2 @ Na sua opinião, o factor IPB valoriza a região? Em que sentido(s)?

R: Representa a manutenção de organizações com uma missão económica, social e cultural imprescindível. Contribui, decisivamente, para a democratização do país, numa sublimação do que há de mais nobre num estado democrático moderno: a garantia do acesso à cultura para a garantia do exercício à cidadania. É um símbolo de perseverança e inconformismo face ao sentimento de abandono da região, em particular, e do interior, no global.

3 @ O que faz falta a esta região, nomeadamente, à cidade de Bragança?

R: Haver uma genuína vontade política em a desenvolver e o estabelecimento de reais políticas de coesão.

4 @ Como é que classificaria o actual estado de coisas em Portugal, mais concretamente, a nível educativo?

R: Portugal deu passos muito significativos na área da educação que são um exemplo e motivo de orgulho. O prolongamento da escolaridade obrigatória até ao 12ºano, a generalização dos cursos de índole profissional, a criação de condições de igualdade no acesso ao ensino superior, uma percentagem significativa (35%) da juventude portuguesa com menos de vinte anos a frequentar o ensino superior, são o resultado visível do enorme esforço que o país realizou neste sector ao longo das últimas duas décadas.

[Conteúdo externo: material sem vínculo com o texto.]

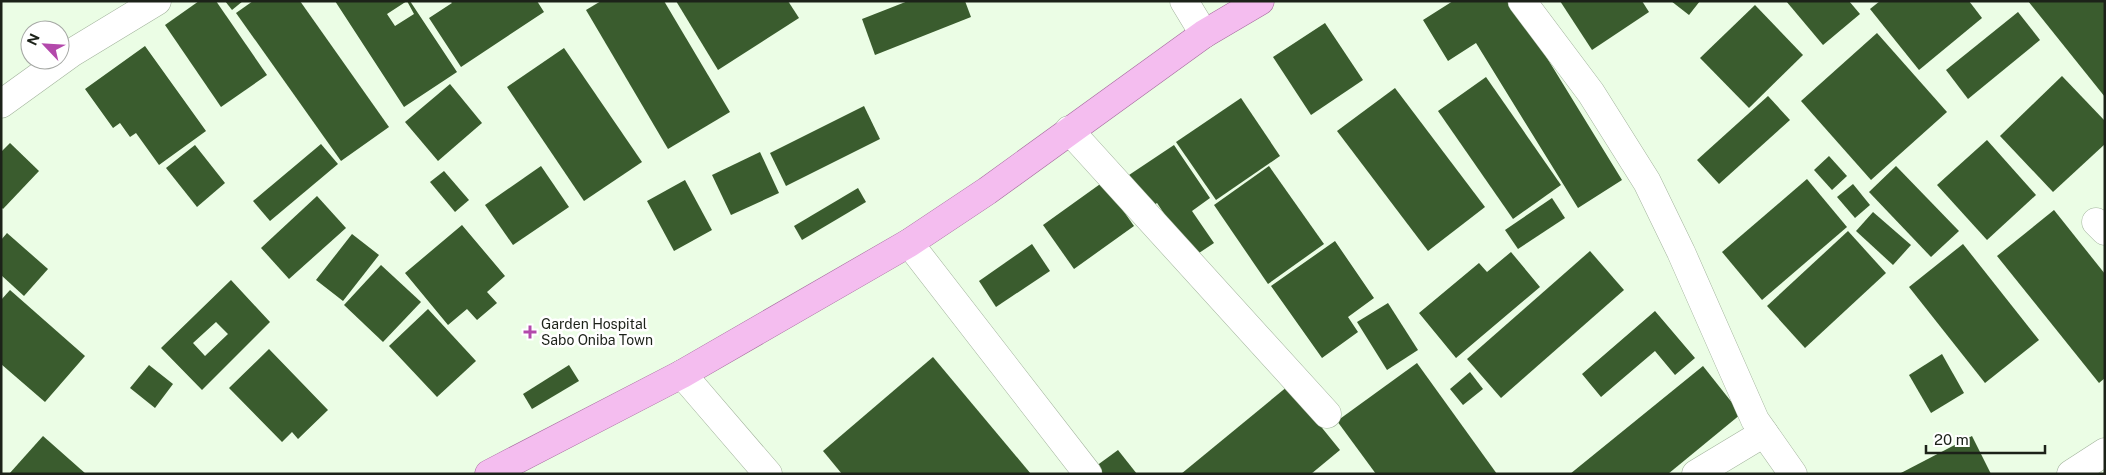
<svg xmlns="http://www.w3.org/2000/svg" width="2106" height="475" font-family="'Public Sans',sans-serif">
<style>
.building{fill:#3a5c2e;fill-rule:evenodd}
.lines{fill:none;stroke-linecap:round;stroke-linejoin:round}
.minor-casing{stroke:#a2b39c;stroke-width:29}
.major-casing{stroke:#a46a9d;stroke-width:29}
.minor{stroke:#fff;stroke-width:28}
.major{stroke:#f4bdef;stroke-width:28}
.poi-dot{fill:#b349ab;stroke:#fff;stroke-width:2}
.labels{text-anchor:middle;stroke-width:5;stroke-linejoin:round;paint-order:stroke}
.poi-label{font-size:14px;fill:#1c2219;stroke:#fff;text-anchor:start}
</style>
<rect width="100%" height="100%" fill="#ebfde5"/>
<g class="building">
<polygon points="199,1 216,1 267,75 221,107 165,25"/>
<polygon points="225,1 243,1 232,10"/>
<polygon points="253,1 300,1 389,127 341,161 236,13"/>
<path d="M335,1H410L457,72L404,107ZM407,1L414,14L395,26L387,14Z"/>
<polygon points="450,1 537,1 544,12 461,67 429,18 452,3"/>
<polygon points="601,1 664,1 730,112 668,149 586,10"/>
<polygon points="676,1 788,1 799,18 718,70"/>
<polygon points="908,1 965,1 971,17 875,55 862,19"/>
<polygon points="1453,1 1512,1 1622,180 1578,208 1476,43 1448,61 1423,20"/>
<polygon points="1560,1 1642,1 1649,12 1592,50"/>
<polygon points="1671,1 1700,1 1689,15"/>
<polygon points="1786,1 1849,1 1860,14 1823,45"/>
<polygon points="1880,1 1969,1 1982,18 1919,70 1870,9"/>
<polygon points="2028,1 2105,1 2105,97"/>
<polygon points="1755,5 1803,55 1749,108 1700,58"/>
<polygon points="2018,12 2040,40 1968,99 1946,70"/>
<polygon points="1325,23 1363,80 1311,115 1273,57"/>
<polygon points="1877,33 1947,112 1871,180 1801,101"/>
<polygon points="145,46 206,131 159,165 136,133 130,137 120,123 113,128 85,89"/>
<polygon points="564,48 642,162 584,201 507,87"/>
<polygon points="2062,76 2105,121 2105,144 2053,192 2000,136"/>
<polygon points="1486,77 1561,185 1513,219 1438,111"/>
<polygon points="450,84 482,123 438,161 405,122"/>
<polygon points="1395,88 1485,207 1428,251 1337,131"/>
<polygon points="1768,96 1790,120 1719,184 1697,160"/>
<polygon points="1241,98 1280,156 1216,200 1176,142"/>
<polygon points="864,106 880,139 786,186 770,153"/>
<polygon points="1987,140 2036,195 1987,240 1937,185"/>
<polygon points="10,143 39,171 3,209 1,207 1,152"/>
<polygon points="321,144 338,164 270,221 253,201"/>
<polygon points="195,145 225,183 197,207 166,168"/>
<polygon points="1174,145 1210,198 1192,211 1214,243 1193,257 1157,203 1151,207 1129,175"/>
<polygon points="760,152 779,193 731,215 712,175"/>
<polygon points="1829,156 1847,176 1832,190 1814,170"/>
<polygon points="541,166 569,207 513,245 485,205"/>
<polygon points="1269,166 1324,244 1268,284 1214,205"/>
<polygon points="1896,166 1959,231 1931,257 1869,192"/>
<polygon points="444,171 469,200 455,212 430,182"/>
<polygon points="1807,179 1847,227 1762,300 1722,252"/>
<polygon points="685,180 712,230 674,251 647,201"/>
<polygon points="1103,182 1134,226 1074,269 1043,225"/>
<polygon points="1853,184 1870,205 1855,218 1837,197"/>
<polygon points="858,188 866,202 802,240 794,226"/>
<polygon points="317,196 346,228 289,279 261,248"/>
<polygon points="1552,198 1565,218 1518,249 1505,230"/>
<polygon points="2054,210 2105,274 2105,378 2099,383 1997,256"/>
<polygon points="1873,212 1911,245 1893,265 1856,231"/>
<polygon points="462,225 505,276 487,292 497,303 477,320 467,309 448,325 405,273"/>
<polygon points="1848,231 1886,273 1805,348 1767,306"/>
<polygon points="7,233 48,269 24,296 1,275 1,240"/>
<polygon points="352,234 379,255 343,301 316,280"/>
<polygon points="1335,241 1374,298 1348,317 1358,332 1322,358 1271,286"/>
<polygon points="1032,244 1050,271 996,307 979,281"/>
<polygon points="1963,244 2039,340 1985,383 1909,287"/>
<polygon points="1590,251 1624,290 1501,398 1467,359"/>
<polygon points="1511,252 1540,287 1456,358 1419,313 1479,263 1487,272"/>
<polygon points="381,265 421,302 383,342 344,305"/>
<path d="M231,280L270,322L202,390L161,348ZM216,322L228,334L205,356L193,343Z"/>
<polygon points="10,290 85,356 45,402 1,364 1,300"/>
<polygon points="1388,303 1418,350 1387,370 1357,322"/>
<polygon points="428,309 476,361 437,397 389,346"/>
<polygon points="1655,311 1695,358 1675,375 1655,351 1601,397 1582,374"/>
<polygon points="269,349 328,410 298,439 292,432 282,442 229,388"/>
<polygon points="1942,354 1964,393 1931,413 1909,375"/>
<polygon points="933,357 1031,474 842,474 823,451"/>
<polygon points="1417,363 1497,474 1376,474 1337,421"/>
<polygon points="149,365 173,384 155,408 130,388"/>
<polygon points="569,365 579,381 532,409 523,394"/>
<polygon points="1703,366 1741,414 1668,474 1570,474"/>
<polygon points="1470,372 1483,389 1463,405 1450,389"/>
<polygon points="1288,386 1340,450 1311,474 1181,474"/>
<polygon points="43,436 86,474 9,474"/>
<polygon points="1972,436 1991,474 1899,474"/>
<polygon points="1118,450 1137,474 1095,474 1092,469"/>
</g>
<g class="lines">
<g class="minor-casing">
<g id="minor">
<polyline points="1184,1 1204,34"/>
<polyline points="1522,1 1591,93 1647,182 1681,252 1755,420 1793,474"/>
<polyline points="1,104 73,52 157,1"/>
<polyline points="1069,130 1327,414"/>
<polyline points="2096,222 2105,231"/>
<polyline points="909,243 1088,474"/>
<polyline points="682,374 768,474"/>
<polyline points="1696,474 1764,433"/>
<polyline points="2071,474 2105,452"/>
</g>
</g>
<g class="major-casing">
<polyline id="major" points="489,474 682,374 909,243 987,191 1204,34 1260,1"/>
</g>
<use href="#minor" class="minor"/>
<use href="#major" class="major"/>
</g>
<path class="poi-dot" d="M527.5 324.5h5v5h5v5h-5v5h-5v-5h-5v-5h5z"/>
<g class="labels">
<g class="poi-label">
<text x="541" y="329">Garden Hospital<tspan x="541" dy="16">Sabo Oniba Town</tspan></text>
</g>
</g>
<rect width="2106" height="475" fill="none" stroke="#1c2219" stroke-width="5"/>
<g transform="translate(45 45) rotate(295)"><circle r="24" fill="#ffffff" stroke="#a4a7a3"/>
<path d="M0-4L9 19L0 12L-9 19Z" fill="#b349ab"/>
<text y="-8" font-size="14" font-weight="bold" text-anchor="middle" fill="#1c2219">N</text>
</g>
<path d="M1926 445v8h119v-8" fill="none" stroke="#1c2219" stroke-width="2.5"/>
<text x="1934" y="445" font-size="15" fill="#1c2219" stroke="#ffffff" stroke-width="4" paint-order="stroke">20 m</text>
</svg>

5 @ O que tem a dizer aos estudantes que tiraram o curso no Politécnico e não conseguem arranjar emprego, por não verem os seus cursos certificados?

R: A empregabilidade dos nossos diplomados foi, desde sempre, uma das preocupações da instituição materializada em diversas acções (criação do gabinete do empreendedorismo, um projecto de internacionalização dos mais ambiciosos a nível nacional, procura de estágios e ofertas de emprego a nível de toda a região Norte,…), mas, sobretudo, na construção de imagem de qualidade do IPB com repercussão no mercado de trabalho. Transcrevo, a este propósito, a citação, no Jornal Sol, de Rafael Mora, managing partner da consultora Heidrick & Struggles, uma das principais recrutadoras nacionais, a propósito da qualidade dos diplomados das nossas instituições de ensino superior: “Além disso, há uma forte concentração no trio Lisboa/Coimbra/Porto que é necessário desmistificar, porque já existem, no resto do país, outros pólos de grande qualidade, como são os casos da Universidade do Minho e do Politécnico de Bragança”.
Desconheço casos de cursos não certificados, uma vez que, segundo a legislação portuguesa em vigor, a única entidade com poder para os validar é a Agência de Avaliação e Acreditação do Ensino Superior, que se encontra actualmente a avaliar todos os cursos ministrados em Portugal.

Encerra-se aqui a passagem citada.